=== Page images and extracted text ===
Start of Block
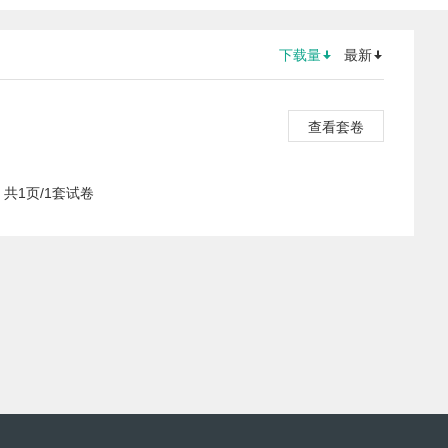
下载量
最新
查看套卷
共1页/1套试卷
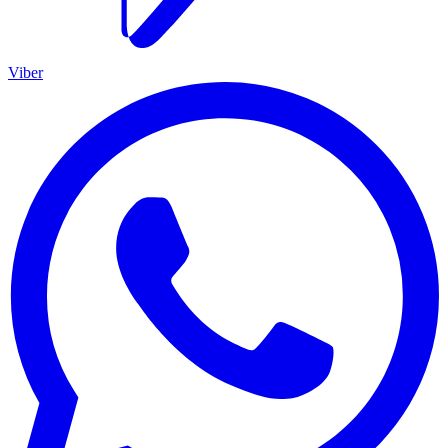
Viber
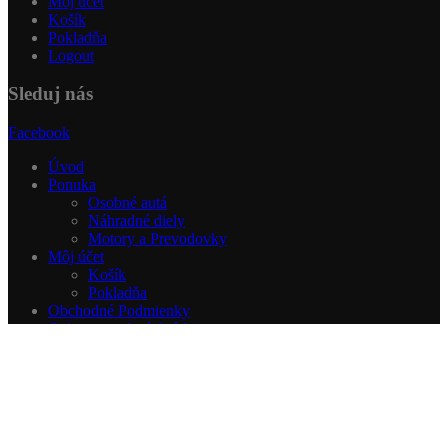
Môj účet
Košík
Pokladňa
Logout
Sleduj nás
Facebook
Úvod
Ponuka
Osobné autá
Náhradné diely
Motory a Prevodovky
Môj účet
Košík
Pokladňa
Obchodné Podmienky
Ochrana osobných údajov
Kontakt
© Copyright 2015-2023. All Rights Reserved.
Mapa stránky
bol pridaný do vášho košíka.
Pokladňa
View Cart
End of Block
=== Task to carry out ===
Transcribe each line above verbatim, with the pictures left out.

=== Answer below ===
下载量
最新
查看套卷
共1页/1套试卷
Viber
Môj účet
Košík
Pokladňa
Logout
Sleduj nás
Facebook
Úvod
Ponuka
Osobné autá
Náhradné diely
Motory a Prevodovky
Môj účet
Košík
Pokladňa
Obchodné Podmienky
Ochrana osobných údajov
Kontakt
© Copyright 2015-2023. All Rights Reserved.
Mapa stránky
bol pridaný do vášho košíka.
Pokladňa
View Cart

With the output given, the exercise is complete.